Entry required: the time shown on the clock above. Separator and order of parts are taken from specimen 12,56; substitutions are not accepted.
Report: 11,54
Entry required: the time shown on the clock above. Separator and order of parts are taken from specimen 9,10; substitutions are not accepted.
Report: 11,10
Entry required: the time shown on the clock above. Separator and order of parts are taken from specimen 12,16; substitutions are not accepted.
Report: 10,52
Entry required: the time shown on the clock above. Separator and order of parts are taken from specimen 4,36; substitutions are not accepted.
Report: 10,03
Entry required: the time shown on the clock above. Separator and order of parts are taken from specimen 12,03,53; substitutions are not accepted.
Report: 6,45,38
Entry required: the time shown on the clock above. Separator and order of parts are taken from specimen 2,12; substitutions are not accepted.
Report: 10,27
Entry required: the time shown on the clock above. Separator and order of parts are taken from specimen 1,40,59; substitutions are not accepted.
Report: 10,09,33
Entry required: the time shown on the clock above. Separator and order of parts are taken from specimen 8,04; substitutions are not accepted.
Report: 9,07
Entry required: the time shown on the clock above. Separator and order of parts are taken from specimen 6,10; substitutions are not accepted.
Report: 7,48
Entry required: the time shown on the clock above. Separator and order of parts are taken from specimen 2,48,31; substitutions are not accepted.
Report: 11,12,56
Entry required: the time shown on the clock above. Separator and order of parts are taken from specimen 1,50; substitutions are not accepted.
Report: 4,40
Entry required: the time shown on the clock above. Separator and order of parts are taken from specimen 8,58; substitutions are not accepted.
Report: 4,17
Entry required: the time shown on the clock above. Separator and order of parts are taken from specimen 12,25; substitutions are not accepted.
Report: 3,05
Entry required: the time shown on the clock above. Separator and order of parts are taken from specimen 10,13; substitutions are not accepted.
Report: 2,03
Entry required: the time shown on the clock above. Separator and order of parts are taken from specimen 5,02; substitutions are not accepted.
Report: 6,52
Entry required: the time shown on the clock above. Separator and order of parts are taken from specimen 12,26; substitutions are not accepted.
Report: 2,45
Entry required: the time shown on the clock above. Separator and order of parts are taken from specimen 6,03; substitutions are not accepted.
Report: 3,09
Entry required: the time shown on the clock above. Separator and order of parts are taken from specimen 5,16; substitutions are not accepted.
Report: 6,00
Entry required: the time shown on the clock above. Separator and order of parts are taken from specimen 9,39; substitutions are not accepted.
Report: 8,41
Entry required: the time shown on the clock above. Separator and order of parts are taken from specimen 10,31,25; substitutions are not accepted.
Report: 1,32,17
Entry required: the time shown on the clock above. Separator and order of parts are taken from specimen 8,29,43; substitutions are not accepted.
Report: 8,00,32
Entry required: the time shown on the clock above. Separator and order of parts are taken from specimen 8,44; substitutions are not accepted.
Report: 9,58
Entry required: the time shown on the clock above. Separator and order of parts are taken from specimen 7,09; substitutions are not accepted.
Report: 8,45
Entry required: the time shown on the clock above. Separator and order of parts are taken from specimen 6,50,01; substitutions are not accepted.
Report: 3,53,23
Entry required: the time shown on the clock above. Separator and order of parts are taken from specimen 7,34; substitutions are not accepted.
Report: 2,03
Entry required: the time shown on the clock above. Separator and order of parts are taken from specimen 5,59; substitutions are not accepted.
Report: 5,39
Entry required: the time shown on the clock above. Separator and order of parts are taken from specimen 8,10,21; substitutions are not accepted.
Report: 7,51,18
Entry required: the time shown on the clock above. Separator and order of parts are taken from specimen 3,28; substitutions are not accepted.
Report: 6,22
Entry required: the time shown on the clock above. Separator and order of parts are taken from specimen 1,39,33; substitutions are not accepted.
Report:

★ ★ ★ ★

## WORK TO COMPLETE:
Reproduce the lines above verbatim, starting at the line that contains "1,50; substitutions are not accepted." and ending at the line that contains "Report: 4,17". Include both of those lines.

## PROBLEM SOLUTION:
Entry required: the time shown on the clock above. Separator and order of parts are taken from specimen 1,50; substitutions are not accepted.
Report: 4,40
Entry required: the time shown on the clock above. Separator and order of parts are taken from specimen 8,58; substitutions are not accepted.
Report: 4,17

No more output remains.